New Haven, Conn. From the Section of Plastic and Reconstructive Surgery, Yale University School of Medicine.
Plast Reconstr Surg. 2012 Sep;130(3):442e-447e. doi: 10.1097/PRS.0b013e31825dc244.
The orbitofrontal deformity in metopic synostosis is recognized clinically but has not been quantitatively defined in a large patient population. The authors' purpose was to document the dysmorphology in metopic synostosis and define subtype gradations.
Demographic and computed tomographic information was recorded. Three-dimensional computed tomographic renderings were created digitally. Craniometric analysis was conducted for endocranial bifrontal angle, interzygomaticofrontal suture and interdacryon distance, and angle of orbital aperture to the midline.
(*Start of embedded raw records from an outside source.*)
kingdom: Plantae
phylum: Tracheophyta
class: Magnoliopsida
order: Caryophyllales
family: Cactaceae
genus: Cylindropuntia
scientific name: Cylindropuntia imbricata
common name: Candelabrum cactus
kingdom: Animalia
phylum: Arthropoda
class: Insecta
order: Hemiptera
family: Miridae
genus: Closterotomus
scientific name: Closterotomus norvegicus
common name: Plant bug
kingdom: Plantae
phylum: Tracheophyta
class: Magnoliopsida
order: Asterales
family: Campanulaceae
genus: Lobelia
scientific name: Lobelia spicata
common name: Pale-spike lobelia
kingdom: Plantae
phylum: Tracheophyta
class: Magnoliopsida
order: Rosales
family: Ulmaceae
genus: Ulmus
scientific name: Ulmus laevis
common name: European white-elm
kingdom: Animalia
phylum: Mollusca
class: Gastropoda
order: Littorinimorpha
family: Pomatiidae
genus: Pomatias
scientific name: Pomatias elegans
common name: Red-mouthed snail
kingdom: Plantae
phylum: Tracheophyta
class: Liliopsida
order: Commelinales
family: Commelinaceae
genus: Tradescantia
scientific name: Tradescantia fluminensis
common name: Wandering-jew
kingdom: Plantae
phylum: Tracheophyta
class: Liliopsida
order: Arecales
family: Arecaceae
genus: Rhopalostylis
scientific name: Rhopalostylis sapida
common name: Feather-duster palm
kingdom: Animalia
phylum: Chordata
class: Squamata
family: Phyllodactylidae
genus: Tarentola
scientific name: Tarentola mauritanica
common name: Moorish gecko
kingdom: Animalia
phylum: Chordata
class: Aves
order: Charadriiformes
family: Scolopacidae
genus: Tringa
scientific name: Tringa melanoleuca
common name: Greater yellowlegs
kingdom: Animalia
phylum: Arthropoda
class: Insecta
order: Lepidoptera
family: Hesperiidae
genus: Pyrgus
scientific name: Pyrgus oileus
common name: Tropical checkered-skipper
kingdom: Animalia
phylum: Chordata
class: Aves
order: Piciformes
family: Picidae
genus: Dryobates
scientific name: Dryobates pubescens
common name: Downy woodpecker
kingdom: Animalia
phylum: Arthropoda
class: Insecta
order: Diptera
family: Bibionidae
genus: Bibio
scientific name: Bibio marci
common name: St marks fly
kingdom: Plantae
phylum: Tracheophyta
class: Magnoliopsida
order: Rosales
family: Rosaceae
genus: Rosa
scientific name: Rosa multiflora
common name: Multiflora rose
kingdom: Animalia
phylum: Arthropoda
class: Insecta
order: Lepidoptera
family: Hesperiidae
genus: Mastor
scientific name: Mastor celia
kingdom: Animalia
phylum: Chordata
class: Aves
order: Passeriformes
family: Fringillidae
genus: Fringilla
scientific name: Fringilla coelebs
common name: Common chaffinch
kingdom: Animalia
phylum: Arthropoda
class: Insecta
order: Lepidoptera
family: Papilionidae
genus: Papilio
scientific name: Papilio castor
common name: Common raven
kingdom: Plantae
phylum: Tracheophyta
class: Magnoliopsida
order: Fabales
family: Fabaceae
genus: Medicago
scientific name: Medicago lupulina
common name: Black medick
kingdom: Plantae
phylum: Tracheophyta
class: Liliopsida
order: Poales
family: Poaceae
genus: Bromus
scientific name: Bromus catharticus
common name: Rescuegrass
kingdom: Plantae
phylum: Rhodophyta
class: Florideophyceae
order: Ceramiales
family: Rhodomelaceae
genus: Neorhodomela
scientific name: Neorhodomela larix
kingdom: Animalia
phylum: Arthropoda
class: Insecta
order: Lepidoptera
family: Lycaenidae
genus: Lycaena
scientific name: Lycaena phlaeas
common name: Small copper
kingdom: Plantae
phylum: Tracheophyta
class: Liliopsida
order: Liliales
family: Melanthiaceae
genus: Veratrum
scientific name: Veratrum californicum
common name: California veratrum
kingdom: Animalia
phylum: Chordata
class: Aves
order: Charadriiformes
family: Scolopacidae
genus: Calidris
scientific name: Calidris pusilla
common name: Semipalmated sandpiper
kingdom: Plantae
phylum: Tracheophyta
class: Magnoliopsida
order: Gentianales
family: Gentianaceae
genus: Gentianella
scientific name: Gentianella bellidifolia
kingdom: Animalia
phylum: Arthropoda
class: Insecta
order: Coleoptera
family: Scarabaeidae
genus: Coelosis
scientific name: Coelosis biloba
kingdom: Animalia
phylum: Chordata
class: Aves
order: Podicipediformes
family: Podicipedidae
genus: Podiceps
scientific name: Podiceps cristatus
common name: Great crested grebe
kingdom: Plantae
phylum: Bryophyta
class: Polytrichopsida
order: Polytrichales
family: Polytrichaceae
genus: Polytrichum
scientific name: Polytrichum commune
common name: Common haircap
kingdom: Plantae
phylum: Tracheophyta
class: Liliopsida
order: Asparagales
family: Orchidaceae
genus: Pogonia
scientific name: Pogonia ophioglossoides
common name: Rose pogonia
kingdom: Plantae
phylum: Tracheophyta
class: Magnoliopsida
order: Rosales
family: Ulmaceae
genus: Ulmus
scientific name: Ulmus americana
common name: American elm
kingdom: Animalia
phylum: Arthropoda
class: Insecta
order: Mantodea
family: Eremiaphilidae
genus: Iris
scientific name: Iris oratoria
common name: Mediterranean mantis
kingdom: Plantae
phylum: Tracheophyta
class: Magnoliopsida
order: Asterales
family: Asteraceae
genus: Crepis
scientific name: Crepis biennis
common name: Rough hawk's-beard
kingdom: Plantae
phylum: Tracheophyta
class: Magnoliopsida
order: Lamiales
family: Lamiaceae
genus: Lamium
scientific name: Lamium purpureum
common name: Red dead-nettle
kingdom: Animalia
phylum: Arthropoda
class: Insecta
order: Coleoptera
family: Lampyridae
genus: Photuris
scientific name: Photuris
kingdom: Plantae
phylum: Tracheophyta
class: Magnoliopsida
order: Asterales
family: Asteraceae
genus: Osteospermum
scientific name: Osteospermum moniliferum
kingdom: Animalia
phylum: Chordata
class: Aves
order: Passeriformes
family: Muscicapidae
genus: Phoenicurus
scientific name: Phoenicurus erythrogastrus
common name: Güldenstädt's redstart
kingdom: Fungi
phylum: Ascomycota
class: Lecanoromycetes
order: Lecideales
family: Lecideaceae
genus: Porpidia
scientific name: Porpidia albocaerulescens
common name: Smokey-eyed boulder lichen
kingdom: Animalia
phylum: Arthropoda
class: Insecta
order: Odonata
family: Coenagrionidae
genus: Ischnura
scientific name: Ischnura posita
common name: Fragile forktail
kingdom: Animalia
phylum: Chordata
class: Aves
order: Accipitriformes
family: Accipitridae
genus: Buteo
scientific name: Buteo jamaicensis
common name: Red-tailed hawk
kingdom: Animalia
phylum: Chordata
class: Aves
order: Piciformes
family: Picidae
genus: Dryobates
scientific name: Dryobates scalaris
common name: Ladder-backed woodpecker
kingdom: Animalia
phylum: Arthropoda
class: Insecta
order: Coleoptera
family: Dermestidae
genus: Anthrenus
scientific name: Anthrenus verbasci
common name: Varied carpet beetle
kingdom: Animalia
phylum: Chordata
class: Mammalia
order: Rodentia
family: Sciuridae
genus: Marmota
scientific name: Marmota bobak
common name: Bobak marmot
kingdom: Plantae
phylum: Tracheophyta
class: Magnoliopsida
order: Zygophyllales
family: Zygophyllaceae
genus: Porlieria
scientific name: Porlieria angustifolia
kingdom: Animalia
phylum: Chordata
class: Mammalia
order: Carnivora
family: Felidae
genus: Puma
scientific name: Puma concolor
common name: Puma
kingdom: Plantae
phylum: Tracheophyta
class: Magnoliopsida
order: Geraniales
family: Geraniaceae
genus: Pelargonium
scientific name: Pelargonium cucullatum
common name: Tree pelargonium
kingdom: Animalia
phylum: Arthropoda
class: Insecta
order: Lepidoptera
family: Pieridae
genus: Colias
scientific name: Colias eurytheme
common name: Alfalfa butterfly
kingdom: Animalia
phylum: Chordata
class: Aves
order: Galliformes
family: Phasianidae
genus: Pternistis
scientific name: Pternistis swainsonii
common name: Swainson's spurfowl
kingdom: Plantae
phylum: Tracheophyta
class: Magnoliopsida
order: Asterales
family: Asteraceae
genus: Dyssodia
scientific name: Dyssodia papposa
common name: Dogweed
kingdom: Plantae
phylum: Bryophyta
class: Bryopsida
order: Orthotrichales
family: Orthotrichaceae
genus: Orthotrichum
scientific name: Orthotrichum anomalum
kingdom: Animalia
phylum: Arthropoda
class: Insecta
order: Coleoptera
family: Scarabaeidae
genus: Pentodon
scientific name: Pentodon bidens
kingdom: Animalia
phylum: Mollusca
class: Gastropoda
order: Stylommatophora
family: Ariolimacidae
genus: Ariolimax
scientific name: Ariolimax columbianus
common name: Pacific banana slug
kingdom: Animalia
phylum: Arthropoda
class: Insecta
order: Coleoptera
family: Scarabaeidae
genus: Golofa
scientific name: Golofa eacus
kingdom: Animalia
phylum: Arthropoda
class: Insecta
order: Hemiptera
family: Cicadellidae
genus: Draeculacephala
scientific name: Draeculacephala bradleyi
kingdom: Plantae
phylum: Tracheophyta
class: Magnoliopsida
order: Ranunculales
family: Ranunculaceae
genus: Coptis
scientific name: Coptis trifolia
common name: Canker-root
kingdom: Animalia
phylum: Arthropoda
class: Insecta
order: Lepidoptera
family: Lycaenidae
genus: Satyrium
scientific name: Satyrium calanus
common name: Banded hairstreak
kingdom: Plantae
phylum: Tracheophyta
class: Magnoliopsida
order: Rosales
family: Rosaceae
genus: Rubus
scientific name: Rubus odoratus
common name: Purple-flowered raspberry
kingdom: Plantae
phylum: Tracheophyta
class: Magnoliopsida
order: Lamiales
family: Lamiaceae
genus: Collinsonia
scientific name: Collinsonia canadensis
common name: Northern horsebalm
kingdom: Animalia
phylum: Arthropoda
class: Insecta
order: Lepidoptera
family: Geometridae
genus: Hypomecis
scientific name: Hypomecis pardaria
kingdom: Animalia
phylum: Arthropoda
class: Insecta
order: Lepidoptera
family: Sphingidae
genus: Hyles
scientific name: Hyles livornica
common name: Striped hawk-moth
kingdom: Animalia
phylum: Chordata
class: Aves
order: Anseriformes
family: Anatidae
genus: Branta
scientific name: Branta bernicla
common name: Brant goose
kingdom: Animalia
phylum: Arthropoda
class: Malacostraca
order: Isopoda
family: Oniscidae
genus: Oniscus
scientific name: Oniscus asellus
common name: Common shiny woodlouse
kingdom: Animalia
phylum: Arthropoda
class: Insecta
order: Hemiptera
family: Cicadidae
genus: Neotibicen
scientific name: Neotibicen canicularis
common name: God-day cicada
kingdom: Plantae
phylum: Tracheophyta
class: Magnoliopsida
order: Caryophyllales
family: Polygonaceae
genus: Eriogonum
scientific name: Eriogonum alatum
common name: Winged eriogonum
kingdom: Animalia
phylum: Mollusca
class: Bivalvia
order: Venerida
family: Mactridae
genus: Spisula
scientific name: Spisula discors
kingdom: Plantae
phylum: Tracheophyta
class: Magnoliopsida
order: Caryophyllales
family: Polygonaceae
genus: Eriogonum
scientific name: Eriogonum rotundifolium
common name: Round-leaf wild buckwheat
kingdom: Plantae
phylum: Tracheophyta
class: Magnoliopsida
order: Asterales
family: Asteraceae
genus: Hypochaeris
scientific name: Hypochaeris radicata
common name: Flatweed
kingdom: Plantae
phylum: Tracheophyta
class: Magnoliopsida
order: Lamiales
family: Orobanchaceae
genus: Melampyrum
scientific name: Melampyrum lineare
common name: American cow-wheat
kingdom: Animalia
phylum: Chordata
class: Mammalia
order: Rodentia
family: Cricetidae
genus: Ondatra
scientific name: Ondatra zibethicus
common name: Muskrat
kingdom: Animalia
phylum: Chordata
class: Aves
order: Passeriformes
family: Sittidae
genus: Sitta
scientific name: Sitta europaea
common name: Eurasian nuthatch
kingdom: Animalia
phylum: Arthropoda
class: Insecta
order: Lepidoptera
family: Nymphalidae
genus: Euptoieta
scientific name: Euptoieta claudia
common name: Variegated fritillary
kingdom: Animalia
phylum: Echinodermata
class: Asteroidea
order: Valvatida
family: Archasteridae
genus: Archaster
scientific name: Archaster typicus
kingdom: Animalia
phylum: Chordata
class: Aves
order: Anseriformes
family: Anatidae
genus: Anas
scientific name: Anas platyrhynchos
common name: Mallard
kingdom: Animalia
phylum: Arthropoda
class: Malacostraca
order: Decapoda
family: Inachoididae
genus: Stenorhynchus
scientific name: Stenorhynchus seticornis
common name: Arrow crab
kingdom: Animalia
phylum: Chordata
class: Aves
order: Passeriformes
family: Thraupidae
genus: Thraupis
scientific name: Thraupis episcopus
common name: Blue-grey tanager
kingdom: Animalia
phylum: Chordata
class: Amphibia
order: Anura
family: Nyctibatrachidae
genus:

Thirty-five computed tomographic scans were analyzed: 25 affected infants (median age, 5 months) and 10 controls (median age, 6 months). The endocranial bifrontal angle ranged from 100 to 148 degrees in metopic patients and 134 to 160 degrees in controls. The metopic group was split into severe metopic (100 to 124 degrees) and moderate metopic (124 to 148 degrees) synostosis. The endocranial bifrontal angle was significantly different among severe metopic, moderate metopic, and control patients. Interzygomaticofrontal suture of the severe group was less than in both moderate (p = 0.0043) and control (p = 0.011) groups. Interdacryon distance was smaller in severe versus moderate (p = 0.0083) and control (p = 0.0002) groups. The orbital rim angle of the severe group was more acute than that in the moderate (p = 0.0106) and control (p = 0.0062) groups. Except for endocranial bifrontal angle, there was no difference between moderate metopic and control groups in any analysis.
Metopic synostosis can be divided into two distinct severity indices. The severe group has significantly narrower orbitofrontal dimensions, whereas the moderate group does not differ from control. Characterization of trigonocephaly may shed light on the etiopathogenesis of disease.
额眶部畸形在额缝早闭中临床可见,但尚未在大量患者中进行定量定义。作者的目的是记录额缝早闭中的畸形,并定义亚型分级。
记录人口统计学和计算机断层扫描信息。通过三维计算机断层扫描图像进行颅测量分析,包括颅内腔额骨角度、眶额缝和额颧距离、眶口与中线的角度。
分析了 35 例计算机断层扫描:25 例受影响的婴儿(中位年龄 5 个月)和 10 例对照(中位年龄 6 个月)。额缝早闭患者的颅内腔额骨角度范围为 100 至 148 度,对照组为 134 至 160 度。额缝早闭组分为严重额缝早闭(100 至 124 度)和中度额缝早闭(124 至 148 度)。严重额缝早闭、中度额缝早闭和对照组患者的颅内腔额骨角度有显著差异。严重组的眶额缝小于中度(p = 0.0043)和对照组(p = 0.011)。严重组的额颧距离小于中度(p = 0.0083)和对照组(p = 0.0002)。严重组的眶缘角度比中度(p = 0.0106)和对照组(p = 0.0062)更急。除颅内腔额骨角度外,中度额缝早闭与对照组在任何分析中均无差异。
额缝早闭可分为两个明显的严重程度指数。严重组的眶额部尺寸明显变窄,而中度组与对照组无差异。三角头畸形的特征可能有助于阐明疾病的病因发病机制。